A coronavirus testing centre was reportedly closed to make way for a post-Brexit lorry park.
Tests at Ebbsfleet International car park began in April but staff were told ‘out of the blue’ earlier this month that the centre was closing, KentOnline reports.
A leaked letter allegedly from Kent County Council stated: ‘We have … been notified that the Ebbsfleet testing centre has closed, as the site is required by HMRC for EU Exit.’
It is understood the station car park will be used for customs checks of cross-Channel lorries after the Brexit transition period ends on December 31.
A Government spokesman said: ‘Regional testing sites were set up at great speed and selected for their immediate availability, security and access.
‘The regional testing site at Ebbsfleet has ceased operations and a new regional testing site is operating at Curtis Way, Rochester. The relocation will allow the network to continue operating as long as needed.
‘In July 2020, the Government committed to spending £470 million on new border infrastructure to support ports in building extra capacity to meet the new control requirements where there is space to do so, and, if necessary, to build additional inland sites across the country where checks can take place.
‘Final decisions on inland sites will not be made until we have established the extent of new infrastructure that will be delivered at ports.’

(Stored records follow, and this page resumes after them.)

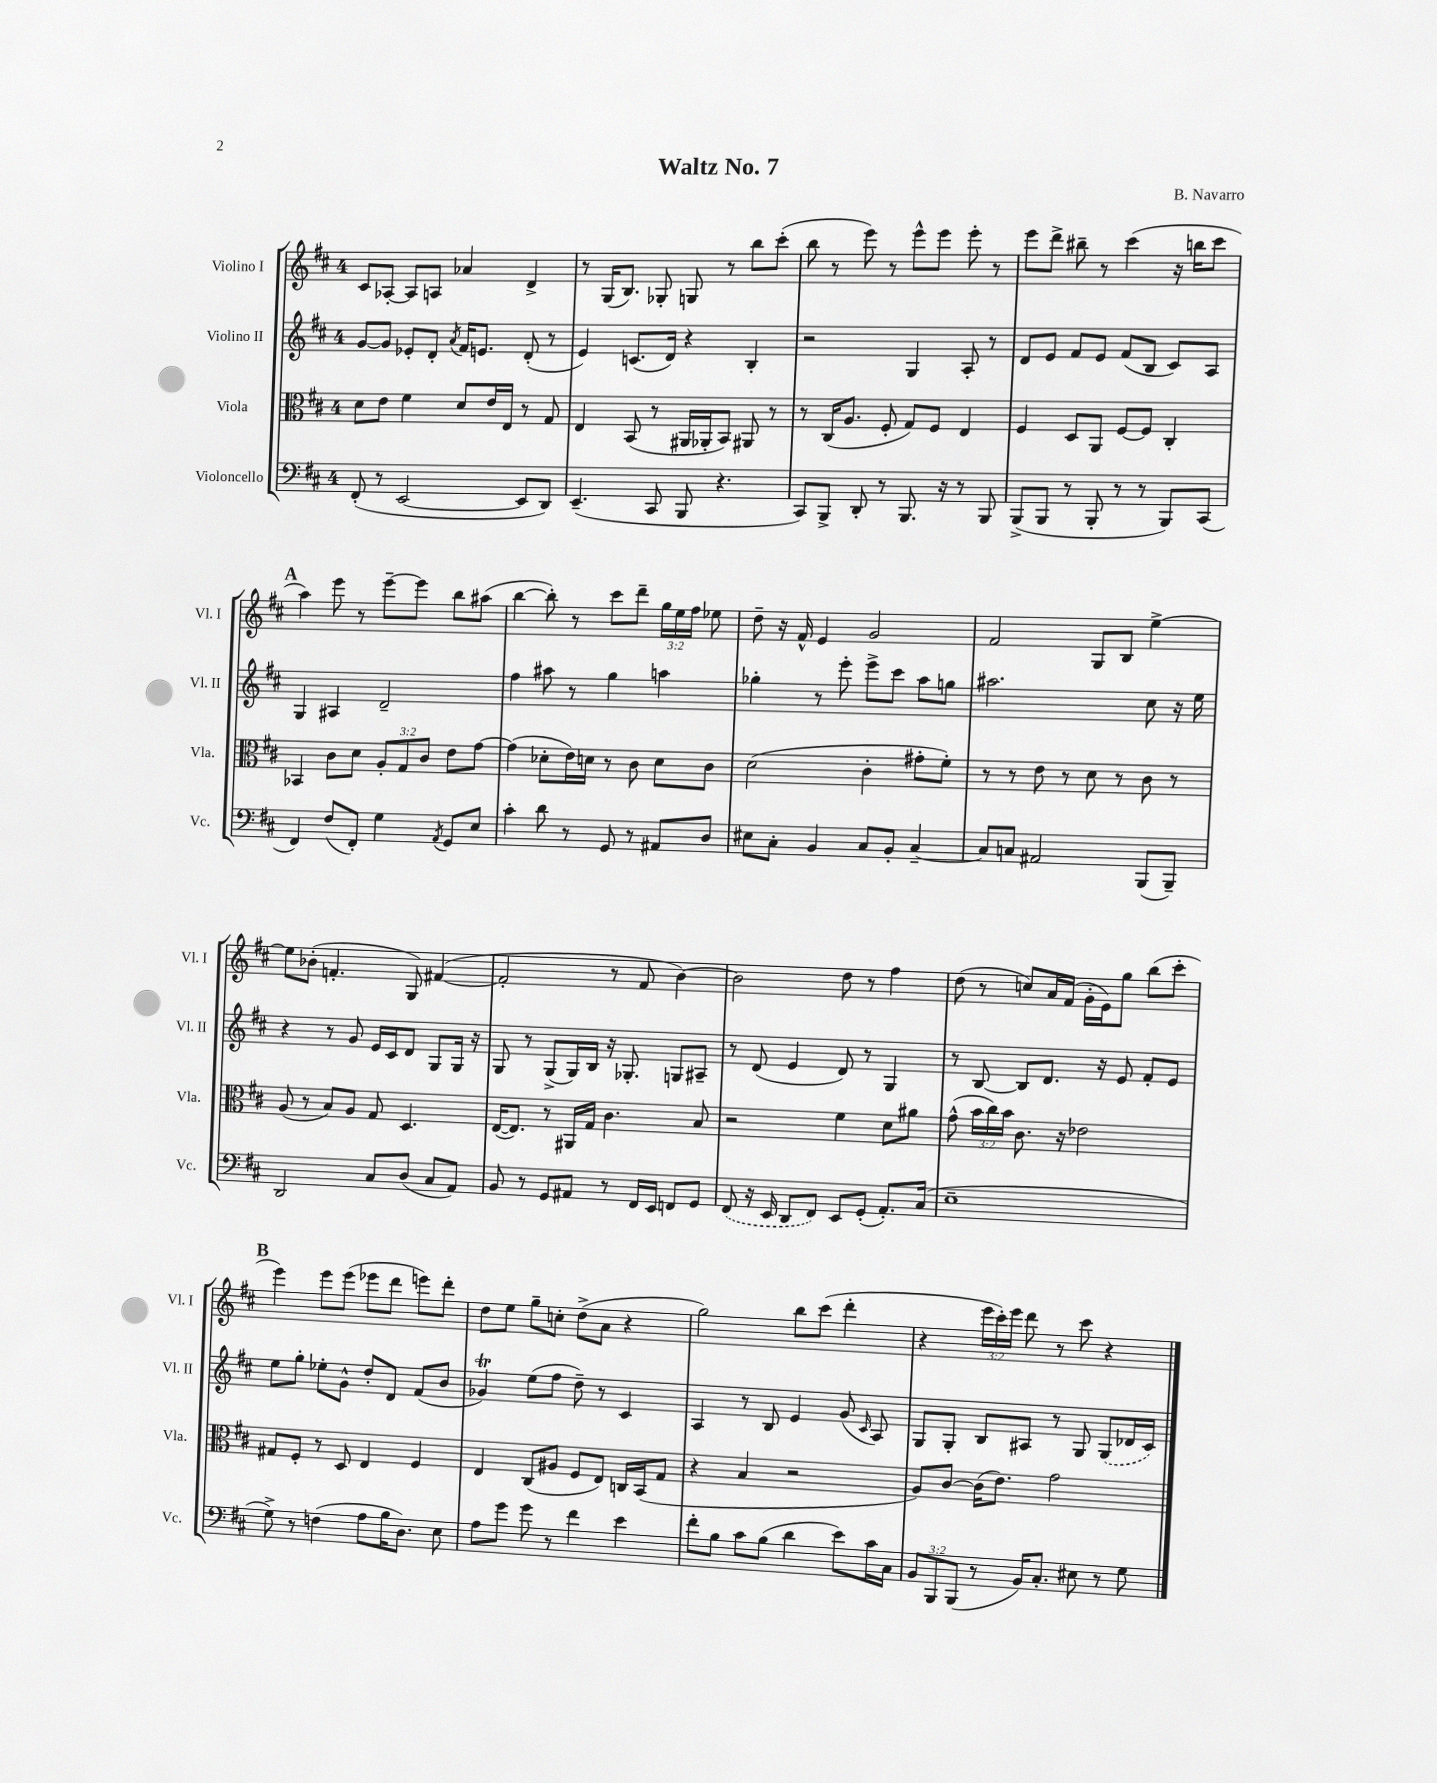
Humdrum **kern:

**kern	**kern	**kern	**kern
*staff4	*staff3	*staff2	*staff1
*clefF4	*clefC3	*clefG2	*clefG2
*k[f#c#]	*k[f#c#]	*k[f#c#]	*k[f#c#]
*M4/4	*M4/4	*M4/4	*M4/4
(8FF#'	8d	[8g	8c#
8r	8e	8g]	[8A-'
[2EE	4f#	8e-'	8A-]
.	.	8d'	8A
.	.	8qa	.
.	8d	16f#	4a-
.	.	8.e	.
.	16e	.	.
.	16E	.	.
8EE]	8r	(8d'	4d^
8DD)	8G	8r	.
=	=	=	=
(4.EE~	4E	4e)	8r
.	.	.	(16G
.	.	.	8.B)
.	(8BB	(8.c	.
8CC#	8r	.	8G-'
.	.	16d)	.
8BBB	16AA#	4r	8G
.	16AA-'	.	.
4.r	8BB)	.	8r
.	8AA#	4B'	8bb
.	8r	.	(8ccc#'
=	=	=	=
8CC#)	8r	2r	8bb
8BBB^	(16C#	.	8r
.	8.A	.	.
8DD'	.	.	8eee)
8r	8F#'	.	8r
8.BBB	8G)	4G	8eee^^
.	8F#	.	8eee
16r	.	.	.
8r	4E	8A'	8eee'
8BBB	.	8r	8r
=	=	=	=
(8BBB^	4F#	8d	8eee
8BBB	.	8e	8ddd^
8r	8D	8f#	8bb#~
8BBB'	8AA	8e	8r
8r	[8F#	(8f#	(4ccc#
8r	8F#]	8B	.
8BBB)	4C#'	8c#)	16r
.	.	.	16bb
(8CC#	.	8A	8ccc#
=	=	=	=
4FF#)	4BB-	4G	4aa)
(8F#	8c#	4A#	8eee
8FF#')	8d	.	8r
4G	12A'	2d~	[8eee~
.	12G	.	.
.	.	.	8eee]
.	12c#	.	.
8qAA	.	.	.
8GG	8e	.	8bb
8E	[8g	.	(8aa#
=	=	=	=
4c#'	(4g]	4ff#	[4bb
8d	8d-'	8aa#	8bb'])
8r	16e)	8r	8r
.	16d	.	.
8GG	8r	4gg	8ccc#
8r	8c#	.	8ddd~
8AA#	8d	4aa	24gg
.	.	.	24ee
.	.	.	24ff#
8D	8c#	.	8ee-
=	=	=	=
8E#	(2d	4gg-'	8dd~
8C#'	.	.	16r
.	.	.	16f#^^
4BB	.	8r	4e
.	.	8eee'	.
8C#	4c#'	8eee^	2g
8BB'	.	8ccc#	.
[4C#~	8g#'	8aa	.
.	8f#')	8gg	.
=	=	=	=
8C#]	8r	2.aa#	2f#
8C	8r	.	.
2AA#	8e	.	.
.	8r	.	.
.	8d	.	8G
.	8r	.	8B
(8BBB	8c#	8cc#	[4ee^
8BBB~)	8r	16r	.
.	.	16ee	.
=	=	=	=
2DD	(8A	4r	8ee]
.	8r	.	(8b-'
.	8B)	8r	4.f'
.	8A	8g	.
8C#	8G	16e	.
.	.	16c#	.
(8D	4.D	8d	8G)
8C#	.	8G	([4f#
8AA)	.	16G	.
.	.	16r	.
=	=	=	=
8BB	([16E	8G	2f#']
.	8.E])	.	.
8r	.	8r	.
8GG	8r	(8G^	.
8AA#	16AA#	16G)	.
.	16G	16B	.
8r	4.c#	16r	8r
.	.	8.G-'	.
16FF#	.	.	8f#
16EE	.	.	.
8FF	.	8G	[4b)
8GG	8B	8A#~	.
=	=	=	=
(8FF#	2r	8r	2b]
16r	.	(8d	.
16EE	.	.	.
8DD	.	4e	.
8FF#)	.	.	.
8EE	4f#	8d)	8dd
(8GG'	.	8r	8r
8.AA')	8d	4G	4ff#
.	8a#	.	.
(16C#	.	.	.
=	=	=	=
1E~	(8g^^	8r	(8dd
.	24b	[8B	8r
.	24cc#)	.	.
.	24b	.	.
.	8.c#	8B]	8cc)
.	.	8.d	16a
.	16r	.	(16f#
.	2e-	.	16g'
.	.	16r	16e)
.	.	8e	8gg
.	.	8f#'	(8bb
.	.	8e	8ccc#'
=	=	=	=
8G^)	8G#	8ee	4eee)
8r	8F#'	8gg'	.
(4F	8r	8ee-'	8eee
.	8D	8g^^	(8eee
8A	4E	8dd'	8eee-
16B	.	8d	8ddd
8.D)	.	.	.
.	4F#	(8f#	8eee)
8E	.	8b	8ddd'
=	=	=	=
8A	4E	4g-)	8dd
8g	.	.	8ee
8g	(8C#	(8ee	8gg~
8r	8A#	8ff#	8cc'
4f#	8F#	8dd~)	(8dd^
.	8E)	8r	8a
4e	16C	4c#	4r
.	(16BB	.	.
.	8G	.	.
=	=	=	=
8f#'	4r	4A	2gg)
8B	.	.	.
8c#	4B	8r	.
(8B	.	8B	.
4d	2r	4e	8bb
.	.	.	(8ccc#
8e)	.	(8g	4ddd'
.	.	16qqc#	.
16c#	.	8A)	.
16C#	.	.	.
=	=	=	=
12BB	8A)	8G	4r
12BBB	.	.	.
.	[8c#	8G'	.
(12BBB	.	.	.
8r	(16c#]	8B	24eee
.	.	.	24ccc#')
.	8.e)	.	.
.	.	.	24eee
16BB)	.	8A#	8ddd
8.C#'	.	.	.
.	2g	8r	8r
8E#	.	8G	8ccc#
8r	.	(8G	4r
8G	.	16d-	.
.	.	16c#)	.
==	==	==	==
*-	*-	*-	*-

Eurostar announced earlier this month that its trains will not resume serving Ebbsfleet International until 2022 due to the collapse in demand caused by the pandemic.
Meanwhile the Government has admitted it is preparing for the ‘reasonable worst case’ scenario for next year as a leaked report warned of queues of 7,000 lorries in Kent and significant delays to cross into the EU.
A confidential document prepared by the Cabinet Office’s Border and Protocol Delivery Group, and seen by The Guardian, also predicts thousands of passengers could have to wait an additional two hours for Eurostar trains.
A Cabinet Office spokeswoman said in a statement the Government was using a ‘stretching scenario’ as opposed to a prediction.
Leading union Unite warned on Monday that Britain’s ports would be plunged into ‘chaos and confusion’ in the new year unless customs systems and lorry parks are completed.
The union said lorry drivers feared the complex computer software to deal with customs would not be ready by December 31, adding most of the planned lorry parks were still to be built.